In the morning, we first stopped at Mesquite Flat Sand Dunes, where we had a blast jumping off the dunes, which are up to 100 feet tall. We had to wear socks because at 10 a.m., the sand was scorching hot.
We wanted to explore Mosaic Canyon, where you can hike through a narrow, marble-walled canyon of immeasurable beauty, but the road to it was closed for construction. We then joined the hordes of tourists up the steep walkway to take in the spectacular views at Zabriskie Point, which the park describes as “a maze of wildly eroded and vibrantly colored badlands.” It was worth it. Ignore the crowds; go do this!
We made a final stop at Furnace Creek Visitor’s Center, with its cool exhibits and the history of mining here in Death Valley. The kids loved running through there. We skipped Scotty’s Castle, as it was out of our way, but I had been there before long ago. It’s worth a visit if you’re staying a while. We also skipped Furnace Creek Ranch, with its buzzing bars, restaurants, and cafes. We had to move on to our next destination.
I imagine Death Valley is a photographers haven: there is so much beauty to capture in the pattern of the rocks and the landscape. If you are visiting Death Valley, a good list of the sights to see is this one. If you’re looking for (mostly) short hikes that bring you up close to some of Death Valley’s best features, check out this list on the park’s website. (Given more time, that’s what I would do: see the sights through these hikes.)
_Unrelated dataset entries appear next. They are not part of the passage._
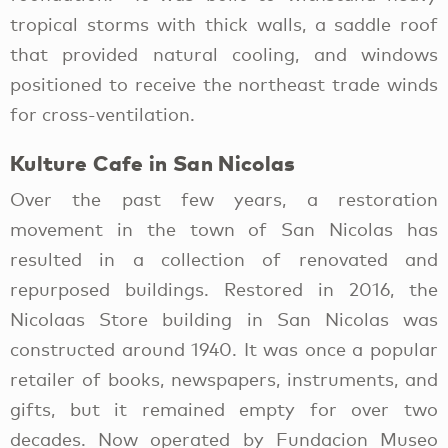
tropical storms with thick walls, a saddle roof
that provided natural cooling, and windows
positioned to receive the northeast trade winds
for cross-ventilation.
Kulture Cafe in San Nicolas
Over the past few years, a restoration
movement in the town of San Nicolas has
resulted in a collection of renovated and
repurposed buildings. Restored in 2016, the
Nicolaas Store building in San Nicolas was
constructed around 1940. It was once a popular
retailer of books, newspapers, instruments, and
gifts, but it remained empty for over two
decades. Now operated by Fundacion Museo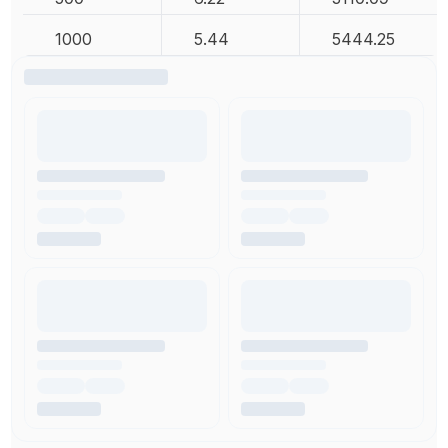
1000
5.44
5444.25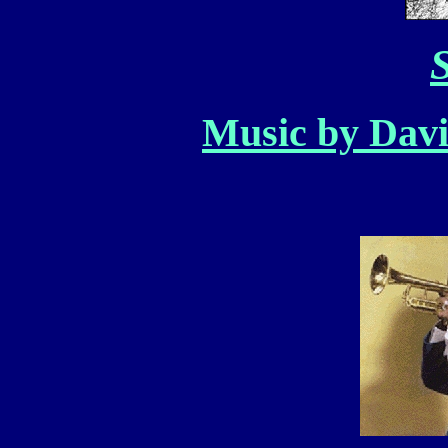
S
Music by Davi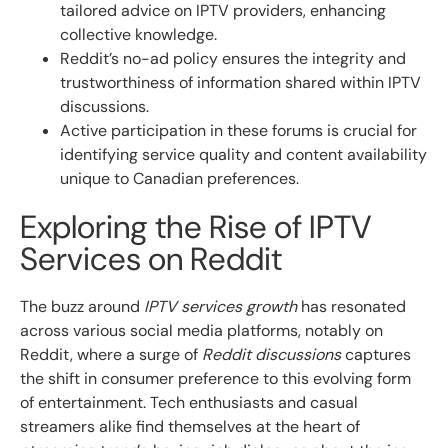
tailored advice on IPTV providers, enhancing
collective knowledge.
Reddit’s no-ad policy ensures the integrity and
trustworthiness of information shared within IPTV
discussions.
Active participation in these forums is crucial for
identifying service quality and content availability
unique to Canadian preferences.
Exploring the Rise of IPTV
Services on Reddit
The buzz around
IPTV services growth
has resonated
across various social media platforms, notably on
Reddit, where a surge of
Reddit discussions
captures
the shift in consumer preference to this evolving form
of entertainment. Tech enthusiasts and casual
streamers alike find themselves at the heart of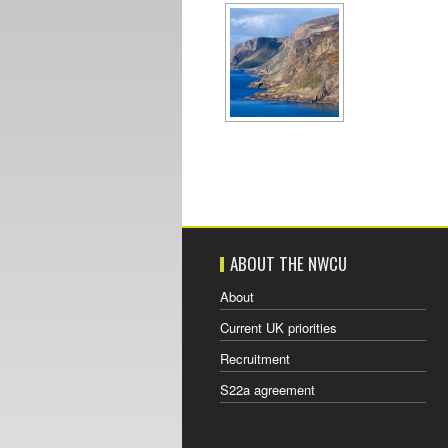
ABOUT THE NWCU
About
Current UK priorities
Recruitment
S22a agreement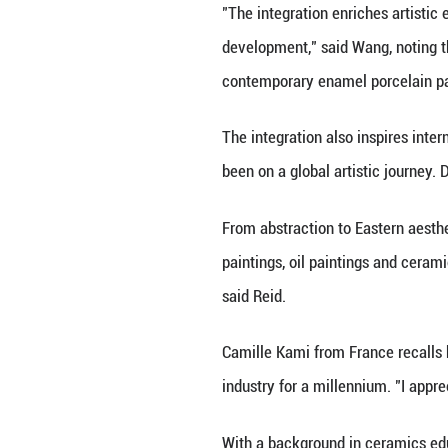
"Chinese porcelai
contributing to w
The cultural exch
from the West.
Mythological them
researcher of th
Li added that th
exchanges.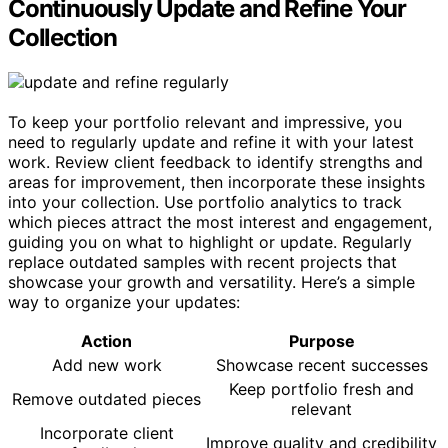
Continuously Update and Refine Your
Collection
To keep your portfolio relevant and impressive, you
need to regularly update and refine it with your latest
work. Review client feedback to identify strengths and
areas for improvement, then incorporate these insights
into your collection. Use portfolio analytics to track
which pieces attract the most interest and engagement,
guiding you on what to highlight or update. Regularly
replace outdated samples with recent projects that
showcase your growth and versatility. Here’s a simple
way to organize your updates:
Action
Purpose
Add new work
Showcase recent successes
Keep portfolio fresh and
Remove outdated pieces
relevant
Incorporate client
Improve quality and credibility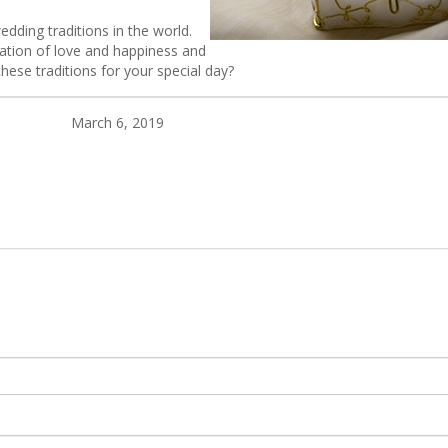
dding traditions in the world.
ration of love and happiness and
these traditions for your special day?
March 6, 2019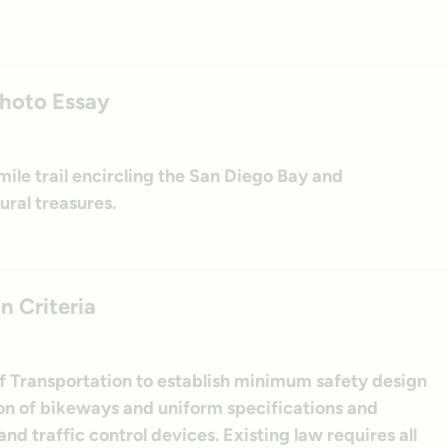
Photo Essay
ile trail encircling the San Diego Bay and
ural treasures.
n Criteria
f Transportation to establish minimum safety design
ion of bikeways and uniform specifications and
nd traffic control devices. Existing law requires all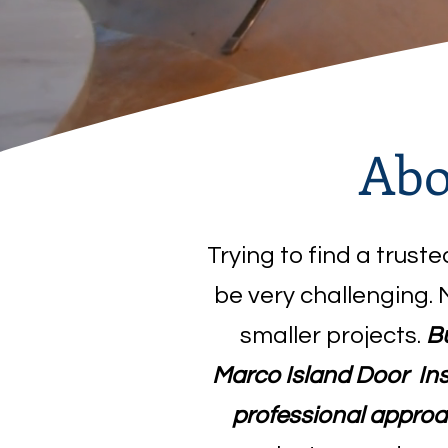
Abo
Trying to find a trust
be very challenging. 
smaller projects.
Bu
Marco Island Door Inst
professional approa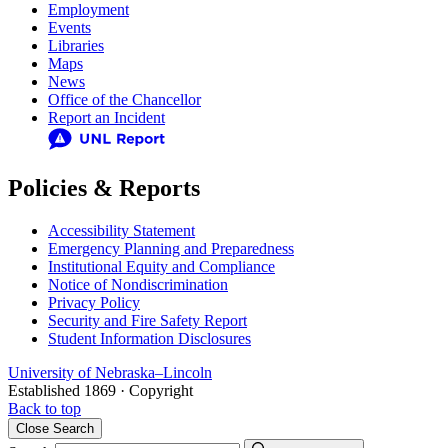
Employment
Events
Libraries
Maps
News
Office of the Chancellor
Report an Incident
Policies & Reports
Accessibility Statement
Emergency Planning and Preparedness
Institutional Equity and Compliance
Notice of Nondiscrimination
Privacy Policy
Security and Fire Safety Report
Student Information Disclosures
University
of
Nebraska–Lincoln
Established 1869 · Copyright
Back to top
Close
Search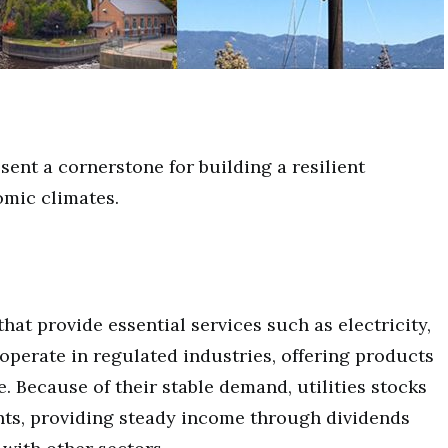
esent a cornerstone for building a resilient
omic climates.
hat provide essential services such as electricity,
perate in regulated industries, offering products
fe. Because of their stable demand, utilities stocks
nts, providing steady income through dividends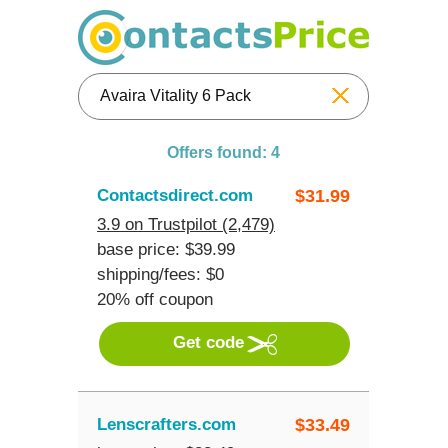
Reset
Offers found: 4
Contactsdirect.com
$
31.99
3.9 on Trustpilot (2,479)
base price: $39.99
shipping/fees: $0
20% off coupon
Get code
Lenscrafters.com
$
33.49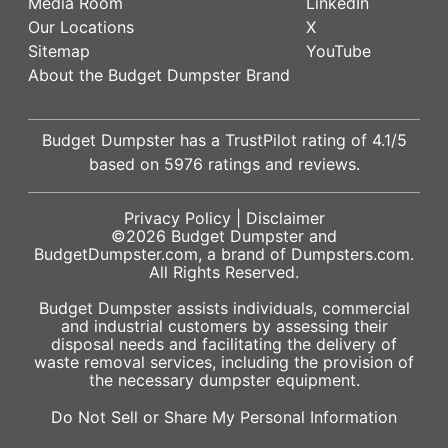
Media Room
LinkedIn
Our Locations
X
Sitemap
YouTube
About the Budget Dumpster Brand
Budget Dumpster has a
TrustPilot
rating of
4.1
/5
based on
5976
ratings and reviews.
Privacy Policy
|
Disclaimer
©2026
Budget Dumpster
and
BudgetDumpster.com, a brand of
Dumpsters.com
.
All Rights Reserved.
Budget Dumpster assists individuals, commercial
and industrial customers by assessing their
disposal needs and facilitating the delivery of
waste removal services, including the provision of
the necessary dumpster equipment.
Do Not Sell or Share My Personal Information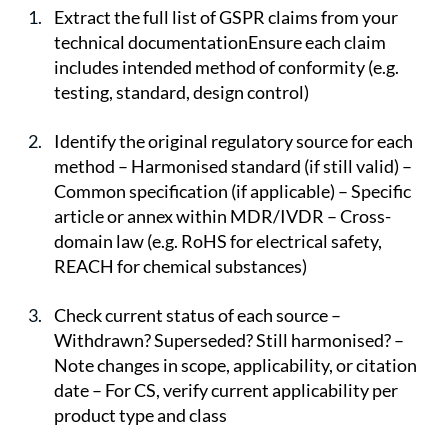
Extract the full list of GSPR claims from your 
technical documentationEnsure each claim 
includes intended method of conformity (e.g. 
testing, standard, design control)
Identify the original regulatory source for each 
method – Harmonised standard (if still valid) – 
Common specification (if applicable) – Specific 
article or annex within MDR/IVDR – Cross-
domain law (e.g. RoHS for electrical safety, 
REACH for chemical substances)
Check current status of each source – 
Withdrawn? Superseded? Still harmonised? – 
Note changes in scope, applicability, or citation 
date – For CS, verify current applicability per 
product type and class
Also, be sure to pick up The Guide, which the park distributes upon entering Death Valley NP. The Guide lists numerous things to see and do. That’s how I learned that there are swimming pools at Furnace Creek Ranch and Stovepipe Resort. The kids would love that! Uhm, so would we.
Finally, be sure to drink plenty of water, eat salty snacks, and wear a hat and sunscreen.